▸ **What you have to do**
Find each row below that contains the string "Answer", matching case, and copy those rows in full.

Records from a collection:
..........

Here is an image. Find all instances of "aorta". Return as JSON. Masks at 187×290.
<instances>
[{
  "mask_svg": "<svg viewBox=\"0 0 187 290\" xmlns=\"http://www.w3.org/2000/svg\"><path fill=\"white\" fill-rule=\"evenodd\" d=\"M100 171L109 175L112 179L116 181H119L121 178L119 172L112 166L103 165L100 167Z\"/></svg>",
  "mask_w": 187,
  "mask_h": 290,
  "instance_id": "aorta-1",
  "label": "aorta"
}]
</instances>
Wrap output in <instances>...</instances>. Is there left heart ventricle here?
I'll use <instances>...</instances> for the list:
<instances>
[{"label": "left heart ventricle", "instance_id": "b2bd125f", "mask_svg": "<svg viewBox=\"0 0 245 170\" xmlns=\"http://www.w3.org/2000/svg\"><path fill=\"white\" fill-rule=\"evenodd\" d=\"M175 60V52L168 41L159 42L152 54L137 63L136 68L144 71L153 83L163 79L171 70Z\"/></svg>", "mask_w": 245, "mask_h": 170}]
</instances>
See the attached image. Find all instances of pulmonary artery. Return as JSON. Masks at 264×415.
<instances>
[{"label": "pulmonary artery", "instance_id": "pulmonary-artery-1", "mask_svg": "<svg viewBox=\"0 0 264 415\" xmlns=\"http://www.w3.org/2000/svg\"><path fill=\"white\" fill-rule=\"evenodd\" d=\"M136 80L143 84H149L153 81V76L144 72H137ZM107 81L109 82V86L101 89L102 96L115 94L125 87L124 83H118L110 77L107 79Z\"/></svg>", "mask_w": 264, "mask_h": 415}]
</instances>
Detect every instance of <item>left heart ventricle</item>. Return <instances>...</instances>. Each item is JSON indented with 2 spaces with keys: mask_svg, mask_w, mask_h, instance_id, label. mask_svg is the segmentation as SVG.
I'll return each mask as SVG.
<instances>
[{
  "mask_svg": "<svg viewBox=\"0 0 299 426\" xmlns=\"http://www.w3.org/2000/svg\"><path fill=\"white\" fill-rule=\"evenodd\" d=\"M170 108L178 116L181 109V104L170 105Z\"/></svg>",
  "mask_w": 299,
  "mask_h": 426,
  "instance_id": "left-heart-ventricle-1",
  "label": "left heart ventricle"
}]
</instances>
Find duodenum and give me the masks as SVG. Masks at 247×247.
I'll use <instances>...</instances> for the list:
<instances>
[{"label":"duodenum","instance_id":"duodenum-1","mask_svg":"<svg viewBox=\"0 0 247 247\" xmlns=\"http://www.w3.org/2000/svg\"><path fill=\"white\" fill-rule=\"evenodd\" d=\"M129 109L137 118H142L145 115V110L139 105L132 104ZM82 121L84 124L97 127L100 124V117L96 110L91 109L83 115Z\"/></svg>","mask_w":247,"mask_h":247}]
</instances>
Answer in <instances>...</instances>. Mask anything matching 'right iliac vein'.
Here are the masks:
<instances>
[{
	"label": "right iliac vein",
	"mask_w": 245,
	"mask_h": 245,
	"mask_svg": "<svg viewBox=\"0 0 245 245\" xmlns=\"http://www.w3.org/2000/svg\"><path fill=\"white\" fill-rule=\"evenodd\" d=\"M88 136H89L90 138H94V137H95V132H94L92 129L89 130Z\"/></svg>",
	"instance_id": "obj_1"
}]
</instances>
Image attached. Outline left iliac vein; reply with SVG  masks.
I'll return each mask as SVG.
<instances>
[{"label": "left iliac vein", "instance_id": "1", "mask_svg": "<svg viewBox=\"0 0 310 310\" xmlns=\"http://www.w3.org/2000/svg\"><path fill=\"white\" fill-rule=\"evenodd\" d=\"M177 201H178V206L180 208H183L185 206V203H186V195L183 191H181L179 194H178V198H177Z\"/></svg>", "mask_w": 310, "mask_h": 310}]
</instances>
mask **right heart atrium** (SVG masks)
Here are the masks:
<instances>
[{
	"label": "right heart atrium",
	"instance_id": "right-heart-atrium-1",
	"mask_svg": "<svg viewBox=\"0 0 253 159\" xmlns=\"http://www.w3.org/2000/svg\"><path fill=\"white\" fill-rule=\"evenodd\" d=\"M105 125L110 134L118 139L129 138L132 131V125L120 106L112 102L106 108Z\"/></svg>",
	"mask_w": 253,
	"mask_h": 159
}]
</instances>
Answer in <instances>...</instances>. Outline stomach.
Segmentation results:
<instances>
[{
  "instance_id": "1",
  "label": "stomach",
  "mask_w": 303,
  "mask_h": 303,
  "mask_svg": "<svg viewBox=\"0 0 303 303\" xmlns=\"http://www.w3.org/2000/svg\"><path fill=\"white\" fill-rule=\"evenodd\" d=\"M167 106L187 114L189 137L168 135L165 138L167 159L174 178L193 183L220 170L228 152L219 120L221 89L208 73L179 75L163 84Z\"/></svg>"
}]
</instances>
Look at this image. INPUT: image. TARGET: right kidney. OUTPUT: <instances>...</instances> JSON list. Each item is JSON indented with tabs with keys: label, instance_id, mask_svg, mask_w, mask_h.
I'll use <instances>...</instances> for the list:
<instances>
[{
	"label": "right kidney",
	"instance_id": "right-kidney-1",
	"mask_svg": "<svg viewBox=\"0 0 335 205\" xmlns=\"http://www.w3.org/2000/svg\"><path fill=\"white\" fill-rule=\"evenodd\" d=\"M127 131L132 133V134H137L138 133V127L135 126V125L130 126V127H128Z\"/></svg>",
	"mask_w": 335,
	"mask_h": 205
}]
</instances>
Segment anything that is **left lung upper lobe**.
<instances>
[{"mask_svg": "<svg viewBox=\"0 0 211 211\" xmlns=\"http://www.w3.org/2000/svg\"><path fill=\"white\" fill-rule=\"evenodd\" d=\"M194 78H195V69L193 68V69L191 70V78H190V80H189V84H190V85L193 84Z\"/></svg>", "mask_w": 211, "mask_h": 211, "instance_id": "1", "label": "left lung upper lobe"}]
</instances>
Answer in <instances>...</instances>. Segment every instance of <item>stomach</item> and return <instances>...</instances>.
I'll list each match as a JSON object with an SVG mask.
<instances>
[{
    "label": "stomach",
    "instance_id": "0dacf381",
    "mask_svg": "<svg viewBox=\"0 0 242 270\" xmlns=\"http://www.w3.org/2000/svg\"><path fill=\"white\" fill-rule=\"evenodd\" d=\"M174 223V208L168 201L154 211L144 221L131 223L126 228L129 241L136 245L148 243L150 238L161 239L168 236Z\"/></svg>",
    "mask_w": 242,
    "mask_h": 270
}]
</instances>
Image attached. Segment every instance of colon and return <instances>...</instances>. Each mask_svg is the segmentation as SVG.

..........

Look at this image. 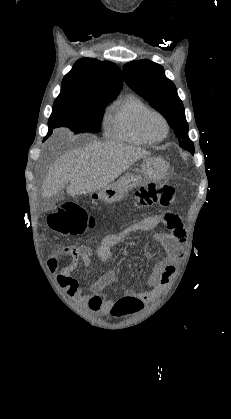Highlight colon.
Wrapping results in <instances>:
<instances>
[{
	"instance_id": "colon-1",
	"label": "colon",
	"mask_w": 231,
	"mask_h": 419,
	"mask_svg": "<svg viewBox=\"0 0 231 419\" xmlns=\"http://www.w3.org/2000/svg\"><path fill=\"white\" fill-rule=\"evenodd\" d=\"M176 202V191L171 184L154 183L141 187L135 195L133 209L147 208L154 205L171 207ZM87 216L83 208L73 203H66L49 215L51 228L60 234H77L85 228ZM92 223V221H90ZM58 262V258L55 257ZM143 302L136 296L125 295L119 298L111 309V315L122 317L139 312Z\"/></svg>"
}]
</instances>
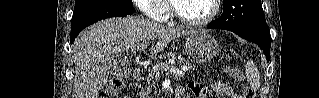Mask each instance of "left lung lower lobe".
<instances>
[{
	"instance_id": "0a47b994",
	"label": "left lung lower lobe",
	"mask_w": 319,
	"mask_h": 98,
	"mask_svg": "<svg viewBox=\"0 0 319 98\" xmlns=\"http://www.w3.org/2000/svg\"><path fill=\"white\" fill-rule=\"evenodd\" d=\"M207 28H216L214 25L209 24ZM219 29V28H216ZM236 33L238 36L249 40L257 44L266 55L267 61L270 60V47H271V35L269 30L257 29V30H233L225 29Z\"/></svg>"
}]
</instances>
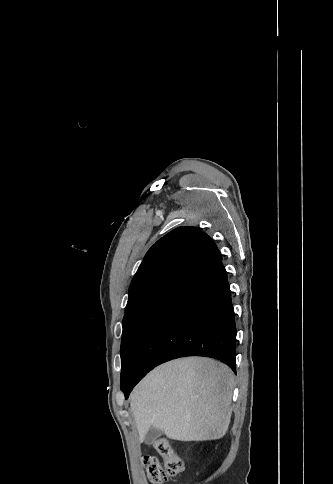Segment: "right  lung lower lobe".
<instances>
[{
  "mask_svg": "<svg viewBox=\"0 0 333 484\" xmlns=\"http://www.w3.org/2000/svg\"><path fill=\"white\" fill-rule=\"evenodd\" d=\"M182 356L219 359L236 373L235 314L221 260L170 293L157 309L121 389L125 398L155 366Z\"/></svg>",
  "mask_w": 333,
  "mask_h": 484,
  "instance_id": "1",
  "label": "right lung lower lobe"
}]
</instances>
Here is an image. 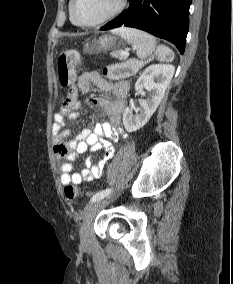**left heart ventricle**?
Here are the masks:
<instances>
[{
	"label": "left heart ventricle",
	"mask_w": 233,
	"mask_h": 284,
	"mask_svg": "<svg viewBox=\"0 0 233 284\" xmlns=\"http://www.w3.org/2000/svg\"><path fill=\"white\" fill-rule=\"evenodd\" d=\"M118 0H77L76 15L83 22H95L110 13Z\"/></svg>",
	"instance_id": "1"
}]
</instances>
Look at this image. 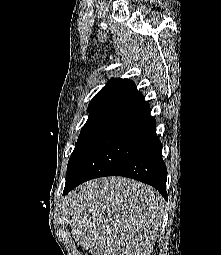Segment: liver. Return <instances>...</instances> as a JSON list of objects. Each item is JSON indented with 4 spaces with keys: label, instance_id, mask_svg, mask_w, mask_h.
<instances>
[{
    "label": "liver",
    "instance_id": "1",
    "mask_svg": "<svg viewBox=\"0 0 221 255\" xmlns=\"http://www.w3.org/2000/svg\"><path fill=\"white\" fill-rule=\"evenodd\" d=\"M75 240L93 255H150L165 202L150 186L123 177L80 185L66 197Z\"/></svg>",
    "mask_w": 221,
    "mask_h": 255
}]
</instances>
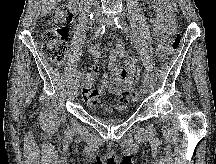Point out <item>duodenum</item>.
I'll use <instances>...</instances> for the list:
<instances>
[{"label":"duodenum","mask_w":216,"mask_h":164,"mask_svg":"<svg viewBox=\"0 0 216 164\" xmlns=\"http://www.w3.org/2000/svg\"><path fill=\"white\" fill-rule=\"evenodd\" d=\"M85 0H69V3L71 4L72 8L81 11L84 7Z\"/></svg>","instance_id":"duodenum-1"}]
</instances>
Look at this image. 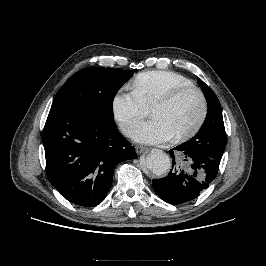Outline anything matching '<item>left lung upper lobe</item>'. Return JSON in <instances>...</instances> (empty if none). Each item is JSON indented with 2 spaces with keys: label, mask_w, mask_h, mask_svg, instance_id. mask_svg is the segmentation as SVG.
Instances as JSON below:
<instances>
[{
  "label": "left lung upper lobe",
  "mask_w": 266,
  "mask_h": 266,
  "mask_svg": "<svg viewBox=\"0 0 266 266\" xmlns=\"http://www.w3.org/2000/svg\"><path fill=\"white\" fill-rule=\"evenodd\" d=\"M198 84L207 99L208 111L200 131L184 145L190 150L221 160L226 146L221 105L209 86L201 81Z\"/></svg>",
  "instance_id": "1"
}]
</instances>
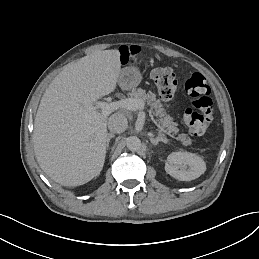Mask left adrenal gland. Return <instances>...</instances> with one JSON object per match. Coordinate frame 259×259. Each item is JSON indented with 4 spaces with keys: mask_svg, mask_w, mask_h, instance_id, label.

..........

▸ **Written response**
Answer in <instances>...</instances>. Mask anything matching 'right iliac vein'.
Answer in <instances>...</instances>. Outline stomach.
Answer in <instances>...</instances>. Segment every instance of <item>stomach</item> and return <instances>...</instances>.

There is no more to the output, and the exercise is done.